§ Provided text:
The process at Borit currently implemented does not involve simulation software for the forming process. Borit starts with creating the geometry of the bipolar plates in CAD. The corresponding tool geometry is also created using CAD software. The tool is then manufactured based on the CAD design. The mould is tested ‘on press’ and the design is iteratively altered until the plates have the intended nominal shape. This iterative process can take up to 6 to 8 weeks for just one plate depending on the plate complexity.

The manufacturing challenges are related to the quality of the resulting bipolar plates, e.g. not fully formed plate features and/or local rupture of the plate material. The simulation challenges are related to the accuracy of the model. A high fidelity simulation tool that can cut down the number of iterations needs to be found that responds in reasonable time using affordable compute resources. In addition, a simulation model needs to be defined that captures the plate behaviour with high enough resolution representing features like small radii and narrow channels.

The approach in this experiment is to introduce a combination of forming simulation software and the optimization tool Optimus by Noesis using HPC resources. Optimus defines the simulation strategy and launches the HPC service. Optimus acquires the results and builds a surrogate model from these simulation results using machine learning. The surrogate model is returned to the user to be implemented as process control.


The experiment result is expected to close the loop between the Design Engineering Process and Manufacturing Life Cycle by the development of surrogate models based on high-fidelity simulation with approximately 30 percent of time reduction for the trial-and-error process (2 to 3 weeks faster than the current 6 to 8 weeks) and significant improvements to the manufacturing quality. Moreover, it is expected to reduce the scrap rate from 5 to 2 percent; potentially € 10,000 per year of avoided scrap. With the introduction of simulation and optimization tools more complex and challenging designs can be handled thus motivating Borit to come up with innovative shapes for their bipolar plates that further improve product performance.

Technical impact for Noesis as ISV comprises lowering access barrier to computational resource and advanced engineering workflows, supplying a general platform for providing engineering and computational services in different contexts without sharing confidential IP or methodologies and providing a tool allowing workflow developers to offer customers tailored solutions on the cloud.


Faster engineering based on better simulations will allow the end user Borit to reduce the design time (value 10 k€/iteration). Based on the product complexity, up to 8 iterations can are required for a new product. Reducing this by 25 percent, adds up to € 70,000 to € 100,000 per year for five new products, to reduce the amount of non-productive (test-)time on the press (100 €/h). Virtual testing can reduce the test hours on press (8 hours/test) also by 25 percent - a total reduction of 7 to 10 days can be achieved which equals € 6,000 to €8,000 per year, to reduce the number of tools to be produced (value up to € 20,000 per tool). For five new products (average complexity) Borit expects a reduction of 5 to 7 test tools and to reduce time to market (value for the fuel cell manufacturer). Moreover, quality-improved forming capabilities and increased customer satisfaction will attract additional customers. This may create additional revenue of several hundreds of thousands of € per year. The reduction in design time and total time to market will allow the existing employees to handle more projects per year.

Extracted page text data
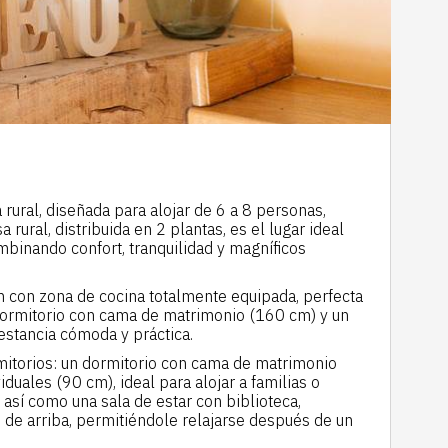
rural, diseñada para alojar de 6 a 8 personas,
 rural, distribuida en 2 plantas, es el lugar ideal
mbinando confort, tranquilidad y magníficos
ón con zona de cocina totalmente equipada, perfecta
 dormitorio con cama de matrimonio (160 cm) y un
estancia cómoda y práctica.
rmitorios: un dormitorio con cama de matrimonio
duales (90 cm), ideal para alojar a familias o
así como una sala de estar con biblioteca,
 de arriba, permitiéndole relajarse después de un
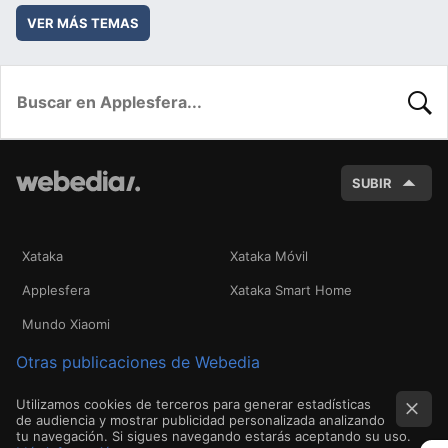
VER MÁS TEMAS
BUSC
SUBIR
Xataka
Xataka Móvil
Applesfera
Xataka Smart Home
Mundo Xiaomi
Otras publicaciones de Webedia
Utilizamos cookies de terceros para generar estadísticas
de audiencia y mostrar publicidad personalizada analizando
tu navegación. Si sigues navegando estarás aceptando su uso.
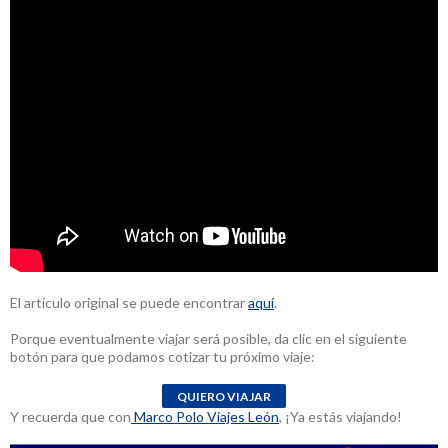
El artículo original se puede encontrar
aquí
.
Porque eventualmente viajar será posible, da clic en el siguiente
botón para que podamos cotizar tu próximo viaje:
Y recuerda que con
Marco Polo Viajes León
, ¡Ya estás viajando!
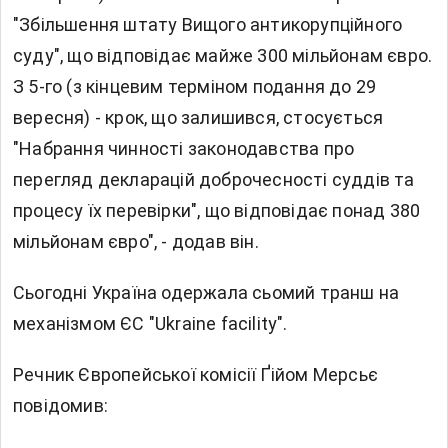
"Збільшення штату Вищого антикорупційного
суду", що відповідає майже 300 мільйонам євро.
З 5-го (з кінцевим терміном подання до 29
вересня) - крок, що залишився, стосується
"Набрання чинності законодавства про
перегляд декларацій доброчесності суддів та
процесу їх перевірки", що відповідає понад 380
мільйонам євро", - додав він.
Сьогодні Україна одержала сьомий транш на
механізмом ЄС "Ukraine facility".
Речник Європейської комісії Ґійом Мерсьє
повідомив:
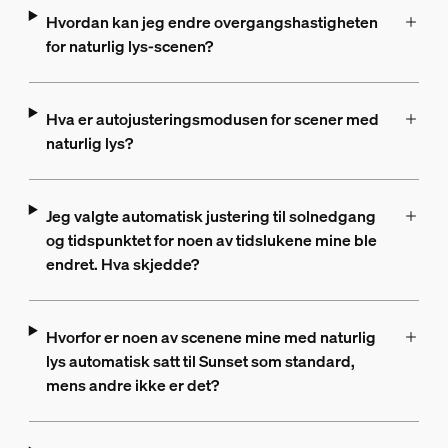
Hvordan kan jeg endre overgangshastigheten
for naturlig lys-scenen?
Hva er autojusteringsmodusen for scener med
naturlig lys?
Jeg valgte automatisk justering til solnedgang
og tidspunktet for noen av tidslukene mine ble
endret. Hva skjedde?
Hvorfor er noen av scenene mine med naturlig
lys automatisk satt til Sunset som standard,
mens andre ikke er det?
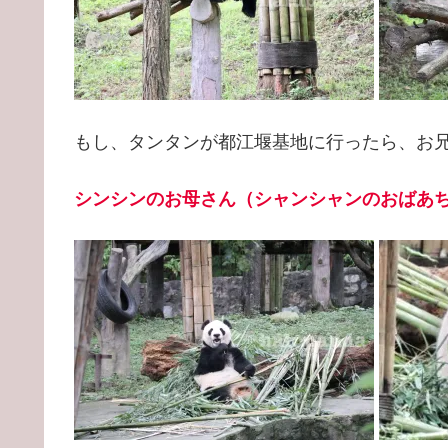
もし、タンタンが都江堰基地に行ったら、お
シンシンのお母さん（シャンシャンのおばあ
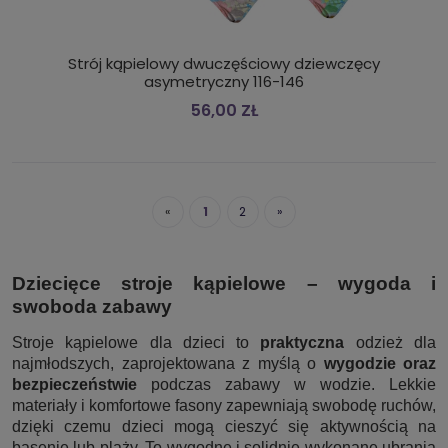
Strój kąpielowy dwuczęściowy dziewczęcy
asymetryczny 116-146
56,00 ZŁ
«
1
2
»
Dziecięce stroje kąpielowe – wygoda i
swoboda zabawy
Stroje kąpielowe dla dzieci to
praktyczna
odzież dla
najmłodszych, zaprojektowana z myślą o
wygodzie oraz
bezpieczeństwie
podczas zabawy w wodzie. Lekkie
materiały i komfortowe fasony zapewniają swobodę ruchów,
dzięki czemu dzieci mogą cieszyć się aktywnością na
basenie lub plaży. To wygodne i solidnie wykonane ubrania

§ Assigned task:
Print the part of the bipolar plate forming text from "The manufacturing challenges" up to and including "and narrow channels.".

§ Solution to the problem:
The manufacturing challenges are related to the quality of the resulting bipolar plates, e.g. not fully formed plate features and/or local rupture of the plate material. The simulation challenges are related to the accuracy of the model. A high fidelity simulation tool that can cut down the number of iterations needs to be found that responds in reasonable time using affordable compute resources. In addition, a simulation model needs to be defined that captures the plate behaviour with high enough resolution representing features like small radii and narrow channels.